According to the DECR chairman, the traditional religions in Russia agree on the understanding of basic moral principles and recognition of their universal nature. ‘The ideology of moral relativism and absolutization of the sovereignty of individual rights and freedoms without moral responsibility often leads to all-permissiveness, connivance of low passions, desire to achieve one’s own welfare at the expense of others. An important task facing our religions is to bear witness to the intransient importance of moral values both for individuals and the whole society’.
‘A great contribution to the moral formation of the personality’, His Eminence said ‘can be made by arts. Coming in touch with the world of the beautiful, a person cultivates the best qualities of his own soul’. He expressed the conviction that there must be a moral idea in culture and arts, elevating human personalities and compelling them to seek good and truth. ‘Freedom of creative work can be used not for a good course but for an evil one. It can lead to the destruction of the moral nature of the individual and degradation of a society. Culture and art workers should be aware of their responsibility for the fruits of their creative work, evaluate their impact on the human mind and on the state of society’. He also pointed to the extreme danger of a situation in which sinful and immoral things are presented in mass media, culture and arts as publicly approved norm.

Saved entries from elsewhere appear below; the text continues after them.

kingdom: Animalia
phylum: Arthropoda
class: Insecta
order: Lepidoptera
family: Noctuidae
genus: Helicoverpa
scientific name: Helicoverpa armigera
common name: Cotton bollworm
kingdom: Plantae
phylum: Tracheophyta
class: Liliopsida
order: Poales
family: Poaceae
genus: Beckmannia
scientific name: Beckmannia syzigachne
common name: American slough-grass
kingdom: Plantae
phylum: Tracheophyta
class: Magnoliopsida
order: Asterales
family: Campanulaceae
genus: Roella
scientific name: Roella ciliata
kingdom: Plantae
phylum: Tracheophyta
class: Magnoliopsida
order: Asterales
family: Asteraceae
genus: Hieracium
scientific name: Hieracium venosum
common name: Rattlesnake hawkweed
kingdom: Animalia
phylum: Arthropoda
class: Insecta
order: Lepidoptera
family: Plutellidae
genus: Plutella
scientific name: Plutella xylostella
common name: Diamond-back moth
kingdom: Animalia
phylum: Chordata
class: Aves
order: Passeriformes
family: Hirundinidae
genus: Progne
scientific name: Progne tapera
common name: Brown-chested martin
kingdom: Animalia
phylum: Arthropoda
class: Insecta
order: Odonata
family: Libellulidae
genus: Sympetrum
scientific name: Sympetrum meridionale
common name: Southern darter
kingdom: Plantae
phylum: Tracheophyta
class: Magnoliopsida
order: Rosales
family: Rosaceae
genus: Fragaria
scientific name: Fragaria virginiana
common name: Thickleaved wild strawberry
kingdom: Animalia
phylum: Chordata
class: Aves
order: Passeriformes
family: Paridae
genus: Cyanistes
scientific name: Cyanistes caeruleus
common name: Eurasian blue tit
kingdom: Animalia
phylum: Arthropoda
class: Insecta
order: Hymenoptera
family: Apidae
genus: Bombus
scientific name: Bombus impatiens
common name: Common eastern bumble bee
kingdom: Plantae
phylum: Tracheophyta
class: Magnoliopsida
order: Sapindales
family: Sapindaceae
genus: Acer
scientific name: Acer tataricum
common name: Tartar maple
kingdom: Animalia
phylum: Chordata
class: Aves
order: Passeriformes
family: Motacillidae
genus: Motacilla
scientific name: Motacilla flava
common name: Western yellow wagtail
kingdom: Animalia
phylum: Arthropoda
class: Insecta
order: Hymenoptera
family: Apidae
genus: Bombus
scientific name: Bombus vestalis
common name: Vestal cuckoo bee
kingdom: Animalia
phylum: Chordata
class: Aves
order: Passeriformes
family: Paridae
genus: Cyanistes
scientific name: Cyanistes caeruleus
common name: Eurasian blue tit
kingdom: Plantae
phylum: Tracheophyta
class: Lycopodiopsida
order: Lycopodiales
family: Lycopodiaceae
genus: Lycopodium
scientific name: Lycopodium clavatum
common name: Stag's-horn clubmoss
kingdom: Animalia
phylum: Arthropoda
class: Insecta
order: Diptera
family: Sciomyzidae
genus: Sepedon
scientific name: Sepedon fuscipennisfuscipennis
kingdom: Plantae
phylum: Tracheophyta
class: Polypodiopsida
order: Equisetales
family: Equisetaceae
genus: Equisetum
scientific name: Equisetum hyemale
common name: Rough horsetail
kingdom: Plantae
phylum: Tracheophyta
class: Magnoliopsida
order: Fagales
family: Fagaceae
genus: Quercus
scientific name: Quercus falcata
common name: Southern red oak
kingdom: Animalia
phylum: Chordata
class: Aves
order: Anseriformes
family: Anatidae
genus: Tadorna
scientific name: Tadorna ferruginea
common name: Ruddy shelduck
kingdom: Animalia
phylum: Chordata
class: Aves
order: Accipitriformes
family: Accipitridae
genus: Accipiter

According to Metropolitan Hilarion, the ability to combine different value systems in harmony is the most important factor of supporting social stability and accord in today’s multicultural societies. ‘One of the factors hampering a fruitful dialogue between bearers of religious and secular consciousness today, in my view, is the low level of religious literacy in the population, the existence of many errors, false stereotypes and even ignorance in religious matters. I believe that this obstacle can be overcome through the development of theological education and science in our country’. His Eminence informed the meeting about the recent steps made to assert theology in the educational space in Russia.
The meeting summed up its work in a Statement of the Interreligious Council in Russia on Culture, Freedom of Creative Work and Moral Responsibility in Russia.